最初は便箋二枚くらいだった手紙は、双方の負けず嫌いが影響してか、次第に長くなり、今では十枚近くの往復書簡の体をなしてきている。(因みにこの書簡のやりとりは九三年の二月に始まり、九四の春にいったん中断。再開してからの最後の手紙は九五年の二月に五十枚を超える、もはや手紙というより「巻き物書簡」となって、二年にわたるJと僕とのやりとりは終えることになっている。なぜ途中で中断し、九五年に終わりを告げたのかについては、いずれ触れるとして、ここでは止めておく)


 さて、この往復書簡という代物。相手から届いた赤裸々な文面はキレイそのままに私の手元に遺っていき、時が経つ程に読み返すと趣が感じられるというものだ。しかし、ふと我に返ってみれば、一体自分は何を書いたのだろうかと、後からドキリとさせられるのも常である。連綿と書き綴られるこの青臭い手紙の片割れには、当然同じように僕からのロクでもない文面が相手の元に積もり積もって溜まっているという訳で……。恥ずかしさを通り越して恐ろしさを覚える程だ。でも、それが自分の現状なのだ。息を殺して己を誤魔化していくよりか、恥を晒してでもやりたいことをやると決めたのだから仕方ないのである。恰好つけた言い回しや、小説や詩などから引用した文、脚色して書かれた日常たち。それらはそれで、リアリティが十二分に内在しているといえるはずだ。


(これを書いている「今」は二〇一九年である訳だが、二十六年経って初めてあることに気が付いた。それは、僕のことを公式に映画監督と呼んだのはこのJであったことだ。「なんちゃって」と付け足してはあるが確かに「若き映画監督に捧ぐ」と書いてあるではないか。この手紙の四月二十六日時点の僕といえば、やっとこさっとこ映画のサークルに入部しただけの状態で、シネマカメラに触ったこともなければ、脚本の一行も書いたことすらないはずだ。初めて八ミリフィルムで撮影し、学生映画祭の予選で発表した「ビロードの時代(十七分)」が九四年の夏。その一年半近く前に書かれた手紙がコレだから、全くもって言霊の力っていうのは侮れない。書かれた文字、発せられた言葉は、物事を具現化させるのだ。僕の場合は、まさにこのJからのふざけて書かれたかもしれない手紙に登場する「監督」という文字によって勇気が奮い起こされたであろうことは疑いようがない。)


 話は戻って九三年、Jからの手紙である。面白いからその自らクソ長いと宣言した手紙の一部を紹介してみよう。彼について書くことは、どこか弘樹の学生映画人生に繋がっているはずだからだ。なかなか映画のようにドラマチックに事が進まない弘樹のストーリー。それはこうした手紙に綴られる様な、日常の与太話と共にゆっくり展開していくのであった。さて、そのJからの手紙の内容であるが「その壱~その五」、そして追伸まで合わせると、六つの章立てになって延々とそれは綴られている。

_提供データ_
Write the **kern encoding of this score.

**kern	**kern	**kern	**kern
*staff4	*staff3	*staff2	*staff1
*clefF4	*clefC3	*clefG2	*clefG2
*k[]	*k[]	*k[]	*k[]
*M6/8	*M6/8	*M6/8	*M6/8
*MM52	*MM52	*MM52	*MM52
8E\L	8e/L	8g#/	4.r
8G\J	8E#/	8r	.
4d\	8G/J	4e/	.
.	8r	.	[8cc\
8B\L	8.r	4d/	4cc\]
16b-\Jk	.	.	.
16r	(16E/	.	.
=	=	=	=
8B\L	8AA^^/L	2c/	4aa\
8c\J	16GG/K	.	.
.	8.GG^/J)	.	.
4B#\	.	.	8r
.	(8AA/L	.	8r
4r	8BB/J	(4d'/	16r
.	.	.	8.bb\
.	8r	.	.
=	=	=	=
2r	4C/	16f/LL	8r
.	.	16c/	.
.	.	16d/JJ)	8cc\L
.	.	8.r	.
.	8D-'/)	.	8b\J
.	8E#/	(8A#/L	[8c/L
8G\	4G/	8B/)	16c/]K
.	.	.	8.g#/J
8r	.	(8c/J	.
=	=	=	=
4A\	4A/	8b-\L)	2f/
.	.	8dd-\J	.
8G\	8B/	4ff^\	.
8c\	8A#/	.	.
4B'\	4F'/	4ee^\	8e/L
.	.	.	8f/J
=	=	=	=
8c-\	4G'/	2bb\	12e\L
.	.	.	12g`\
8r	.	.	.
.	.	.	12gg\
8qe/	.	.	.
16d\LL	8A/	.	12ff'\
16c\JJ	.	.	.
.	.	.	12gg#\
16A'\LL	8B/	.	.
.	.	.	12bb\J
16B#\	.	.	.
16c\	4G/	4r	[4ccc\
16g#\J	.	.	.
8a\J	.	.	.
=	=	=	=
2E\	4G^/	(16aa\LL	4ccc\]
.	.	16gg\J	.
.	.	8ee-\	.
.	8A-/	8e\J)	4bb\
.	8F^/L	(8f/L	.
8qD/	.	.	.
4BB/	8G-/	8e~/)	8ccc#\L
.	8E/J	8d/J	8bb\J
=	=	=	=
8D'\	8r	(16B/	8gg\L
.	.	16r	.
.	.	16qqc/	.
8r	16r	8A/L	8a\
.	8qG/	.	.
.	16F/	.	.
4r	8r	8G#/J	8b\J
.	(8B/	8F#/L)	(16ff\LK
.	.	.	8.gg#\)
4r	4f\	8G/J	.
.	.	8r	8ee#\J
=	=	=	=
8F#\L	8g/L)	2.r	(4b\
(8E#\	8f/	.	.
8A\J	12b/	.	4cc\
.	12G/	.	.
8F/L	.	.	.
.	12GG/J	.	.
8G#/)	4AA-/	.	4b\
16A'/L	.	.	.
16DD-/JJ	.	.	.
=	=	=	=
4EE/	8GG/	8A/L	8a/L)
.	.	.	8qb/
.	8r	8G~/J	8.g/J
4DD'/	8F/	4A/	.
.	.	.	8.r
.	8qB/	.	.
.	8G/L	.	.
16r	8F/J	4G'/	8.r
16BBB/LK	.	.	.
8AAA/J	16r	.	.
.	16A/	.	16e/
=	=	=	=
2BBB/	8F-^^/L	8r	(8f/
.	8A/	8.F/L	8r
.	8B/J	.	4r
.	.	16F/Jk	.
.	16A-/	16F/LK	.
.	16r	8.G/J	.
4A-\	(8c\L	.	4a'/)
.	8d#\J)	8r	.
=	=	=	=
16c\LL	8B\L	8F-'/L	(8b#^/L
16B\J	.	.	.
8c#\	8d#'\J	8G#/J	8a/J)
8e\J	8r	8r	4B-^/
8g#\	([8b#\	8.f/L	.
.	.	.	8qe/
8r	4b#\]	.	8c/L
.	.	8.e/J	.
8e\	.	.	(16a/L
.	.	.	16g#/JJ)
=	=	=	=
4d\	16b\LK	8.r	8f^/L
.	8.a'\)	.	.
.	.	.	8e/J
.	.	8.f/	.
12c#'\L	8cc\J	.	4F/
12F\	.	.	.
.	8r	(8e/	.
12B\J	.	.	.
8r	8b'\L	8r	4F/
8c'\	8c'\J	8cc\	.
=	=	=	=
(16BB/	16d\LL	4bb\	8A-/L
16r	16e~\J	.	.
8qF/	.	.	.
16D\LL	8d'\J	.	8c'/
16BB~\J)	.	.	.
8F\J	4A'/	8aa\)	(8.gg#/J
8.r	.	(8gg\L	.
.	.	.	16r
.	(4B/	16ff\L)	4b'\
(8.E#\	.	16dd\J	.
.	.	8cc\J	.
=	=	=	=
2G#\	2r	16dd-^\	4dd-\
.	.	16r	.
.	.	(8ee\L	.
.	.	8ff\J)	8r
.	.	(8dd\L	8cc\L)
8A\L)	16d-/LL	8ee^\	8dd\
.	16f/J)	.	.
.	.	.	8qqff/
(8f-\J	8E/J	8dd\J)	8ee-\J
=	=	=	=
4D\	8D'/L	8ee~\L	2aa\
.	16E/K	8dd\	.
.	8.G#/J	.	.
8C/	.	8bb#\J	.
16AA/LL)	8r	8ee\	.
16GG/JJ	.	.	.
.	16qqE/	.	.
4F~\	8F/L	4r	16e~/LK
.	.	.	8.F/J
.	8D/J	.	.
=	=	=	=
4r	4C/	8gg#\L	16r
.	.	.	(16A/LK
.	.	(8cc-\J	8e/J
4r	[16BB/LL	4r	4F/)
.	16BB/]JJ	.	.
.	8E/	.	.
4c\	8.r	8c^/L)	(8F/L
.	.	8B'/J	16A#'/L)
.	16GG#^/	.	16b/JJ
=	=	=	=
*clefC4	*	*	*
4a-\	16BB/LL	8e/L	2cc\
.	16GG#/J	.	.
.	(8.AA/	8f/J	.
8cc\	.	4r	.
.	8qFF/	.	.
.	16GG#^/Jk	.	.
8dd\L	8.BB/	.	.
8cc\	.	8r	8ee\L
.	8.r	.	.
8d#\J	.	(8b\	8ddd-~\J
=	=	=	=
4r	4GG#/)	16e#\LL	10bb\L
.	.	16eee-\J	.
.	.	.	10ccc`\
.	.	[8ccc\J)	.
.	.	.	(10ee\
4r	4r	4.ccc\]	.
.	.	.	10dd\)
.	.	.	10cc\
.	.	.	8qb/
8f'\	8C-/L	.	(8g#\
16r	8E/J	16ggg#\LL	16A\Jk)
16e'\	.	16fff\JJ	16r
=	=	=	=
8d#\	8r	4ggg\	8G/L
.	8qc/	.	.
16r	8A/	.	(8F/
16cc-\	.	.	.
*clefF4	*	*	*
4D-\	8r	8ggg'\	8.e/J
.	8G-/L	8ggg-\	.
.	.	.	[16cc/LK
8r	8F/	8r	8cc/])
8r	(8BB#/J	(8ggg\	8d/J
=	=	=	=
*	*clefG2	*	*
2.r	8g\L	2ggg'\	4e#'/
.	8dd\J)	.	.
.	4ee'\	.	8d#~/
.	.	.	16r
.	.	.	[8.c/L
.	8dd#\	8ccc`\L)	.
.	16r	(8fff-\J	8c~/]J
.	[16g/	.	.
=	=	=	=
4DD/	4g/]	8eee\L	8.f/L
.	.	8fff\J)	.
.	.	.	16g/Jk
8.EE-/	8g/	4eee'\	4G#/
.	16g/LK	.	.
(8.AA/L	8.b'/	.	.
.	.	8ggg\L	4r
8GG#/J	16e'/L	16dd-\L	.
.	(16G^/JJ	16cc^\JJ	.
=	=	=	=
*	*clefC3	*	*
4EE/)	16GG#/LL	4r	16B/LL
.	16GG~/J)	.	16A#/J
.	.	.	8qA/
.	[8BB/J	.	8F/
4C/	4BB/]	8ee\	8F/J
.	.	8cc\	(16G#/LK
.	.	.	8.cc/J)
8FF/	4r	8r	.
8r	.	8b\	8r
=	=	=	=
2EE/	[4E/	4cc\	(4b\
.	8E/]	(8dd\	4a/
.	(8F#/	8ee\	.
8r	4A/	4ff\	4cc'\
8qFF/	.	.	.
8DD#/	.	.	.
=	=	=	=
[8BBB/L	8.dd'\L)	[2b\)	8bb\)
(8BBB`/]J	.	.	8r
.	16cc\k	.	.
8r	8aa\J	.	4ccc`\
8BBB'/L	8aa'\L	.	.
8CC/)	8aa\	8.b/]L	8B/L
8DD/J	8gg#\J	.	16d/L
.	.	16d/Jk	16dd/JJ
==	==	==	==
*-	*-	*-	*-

_課題のねらい_
往復書簡についての文章から、「(これを書いている「今」は二」から「て延々とそれは綴られている。」までの部分を一字も変えずに打ち直す。

_完成した課題_
(これを書いている「今」は二〇一九年である訳だが、二十六年経って初めてあることに気が付いた。それは、僕のことを公式に映画監督と呼んだのはこのJであったことだ。「なんちゃって」と付け足してはあるが確かに「若き映画監督に捧ぐ」と書いてあるではないか。この手紙の四月二十六日時点の僕といえば、やっとこさっとこ映画のサークルに入部しただけの状態で、シネマカメラに触ったこともなければ、脚本の一行も書いたことすらないはずだ。初めて八ミリフィルムで撮影し、学生映画祭の予選で発表した「ビロードの時代(十七分)」が九四年の夏。その一年半近く前に書かれた手紙がコレだから、全くもって言霊の力っていうのは侮れない。書かれた文字、発せられた言葉は、物事を具現化させるのだ。僕の場合は、まさにこのJからのふざけて書かれたかもしれない手紙に登場する「監督」という文字によって勇気が奮い起こされたであろうことは疑いようがない。)


 話は戻って九三年、Jからの手紙である。面白いからその自らクソ長いと宣言した手紙の一部を紹介してみよう。彼について書くことは、どこか弘樹の学生映画人生に繋がっているはずだからだ。なかなか映画のようにドラマチックに事が進まない弘樹のストーリー。それはこうした手紙に綴られる様な、日常の与太話と共にゆっくり展開していくのであった。さて、そのJからの手紙の内容であるが「その壱~その五」、そして追伸まで合わせると、六つの章立てになって延々とそれは綴られている。